Task prompt:
Reproduce all the entries precisely.

(Saved data entries)
^^^^
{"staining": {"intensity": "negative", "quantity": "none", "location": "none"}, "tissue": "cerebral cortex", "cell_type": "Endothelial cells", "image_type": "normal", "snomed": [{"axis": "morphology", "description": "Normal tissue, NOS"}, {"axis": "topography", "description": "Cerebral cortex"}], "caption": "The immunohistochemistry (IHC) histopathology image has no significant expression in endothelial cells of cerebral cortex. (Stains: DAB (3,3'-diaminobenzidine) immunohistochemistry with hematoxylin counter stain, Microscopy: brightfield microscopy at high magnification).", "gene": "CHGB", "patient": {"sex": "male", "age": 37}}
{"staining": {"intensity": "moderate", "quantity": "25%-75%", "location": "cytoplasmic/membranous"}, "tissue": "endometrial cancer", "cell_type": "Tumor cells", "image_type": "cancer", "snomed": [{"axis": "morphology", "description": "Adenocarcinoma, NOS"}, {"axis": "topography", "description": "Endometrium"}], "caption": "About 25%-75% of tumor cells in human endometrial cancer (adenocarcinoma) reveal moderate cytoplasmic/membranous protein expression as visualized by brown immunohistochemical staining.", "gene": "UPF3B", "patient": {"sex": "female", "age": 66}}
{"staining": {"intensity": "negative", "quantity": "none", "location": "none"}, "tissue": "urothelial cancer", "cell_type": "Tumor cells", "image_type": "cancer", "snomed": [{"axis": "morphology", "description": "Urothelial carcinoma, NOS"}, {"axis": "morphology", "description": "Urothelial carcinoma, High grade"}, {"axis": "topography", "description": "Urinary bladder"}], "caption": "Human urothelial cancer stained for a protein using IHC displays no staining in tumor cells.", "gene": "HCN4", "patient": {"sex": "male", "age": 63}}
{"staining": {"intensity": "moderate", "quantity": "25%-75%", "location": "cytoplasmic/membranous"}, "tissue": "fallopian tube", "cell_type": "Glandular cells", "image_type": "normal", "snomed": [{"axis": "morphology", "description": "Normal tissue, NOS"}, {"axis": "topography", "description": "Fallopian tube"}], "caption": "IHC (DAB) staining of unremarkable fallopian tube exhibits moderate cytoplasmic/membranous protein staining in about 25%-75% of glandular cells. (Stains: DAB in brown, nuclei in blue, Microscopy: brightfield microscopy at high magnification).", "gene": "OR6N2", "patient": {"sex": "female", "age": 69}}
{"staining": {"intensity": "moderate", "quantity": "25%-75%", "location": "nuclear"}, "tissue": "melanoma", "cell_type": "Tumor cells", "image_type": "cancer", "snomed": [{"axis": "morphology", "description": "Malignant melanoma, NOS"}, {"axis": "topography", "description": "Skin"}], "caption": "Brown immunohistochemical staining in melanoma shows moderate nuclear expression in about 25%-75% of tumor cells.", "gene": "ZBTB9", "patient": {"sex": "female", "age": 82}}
^^^^
Task response:
{"staining": {"intensity": "negative", "quantity": "none", "location": "none"}, "tissue": "cerebral cortex", "cell_type": "Endothelial cells", "image_type": "normal", "snomed": [{"axis": "morphology", "description": "Normal tissue, NOS"}, {"axis": "topography", "description": "Cerebral cortex"}], "caption": "The immunohistochemistry (IHC) histopathology image has no significant expression in endothelial cells of cerebral cortex. (Stains: DAB (3,3'-diaminobenzidine) immunohistochemistry with hematoxylin counter stain, Microscopy: brightfield microscopy at high magnification).", "gene": "CHGB", "patient": {"sex": "male", "age": 37}}
{"staining": {"intensity": "moderate", "quantity": "25%-75%", "location": "cytoplasmic/membranous"}, "tissue": "endometrial cancer", "cell_type": "Tumor cells", "image_type": "cancer", "snomed": [{"axis": "morphology", "description": "Adenocarcinoma, NOS"}, {"axis": "topography", "description": "Endometrium"}], "caption": "About 25%-75% of tumor cells in human endometrial cancer (adenocarcinoma) reveal moderate cytoplasmic/membranous protein expression as visualized by brown immunohistochemical staining.", "gene": "UPF3B", "patient": {"sex": "female", "age": 66}}
{"staining": {"intensity": "negative", "quantity": "none", "location": "none"}, "tissue": "urothelial cancer", "cell_type": "Tumor cells", "image_type": "cancer", "snomed": [{"axis": "morphology", "description": "Urothelial carcinoma, NOS"}, {"axis": "morphology", "description": "Urothelial carcinoma, High grade"}, {"axis": "topography", "description": "Urinary bladder"}], "caption": "Human urothelial cancer stained for a protein using IHC displays no staining in tumor cells.", "gene": "HCN4", "patient": {"sex": "male", "age": 63}}
{"staining": {"intensity": "moderate", "quantity": "25%-75%", "location": "cytoplasmic/membranous"}, "tissue": "fallopian tube", "cell_type": "Glandular cells", "image_type": "normal", "snomed": [{"axis": "morphology", "description": "Normal tissue, NOS"}, {"axis": "topography", "description": "Fallopian tube"}], "caption": "IHC (DAB) staining of unremarkable fallopian tube exhibits moderate cytoplasmic/membranous protein staining in about 25%-75% of glandular cells. (Stains: DAB in brown, nuclei in blue, Microscopy: brightfield microscopy at high magnification).", "gene": "OR6N2", "patient": {"sex": "female", "age": 69}}
{"staining": {"intensity": "moderate", "quantity": "25%-75%", "location": "nuclear"}, "tissue": "melanoma", "cell_type": "Tumor cells", "image_type": "cancer", "snomed": [{"axis": "morphology", "description": "Malignant melanoma, NOS"}, {"axis": "topography", "description": "Skin"}], "caption": "Brown immunohistochemical staining in melanoma shows moderate nuclear expression in about 25%-75% of tumor cells.", "gene": "ZBTB9", "patient": {"sex": "female", "age": 82}}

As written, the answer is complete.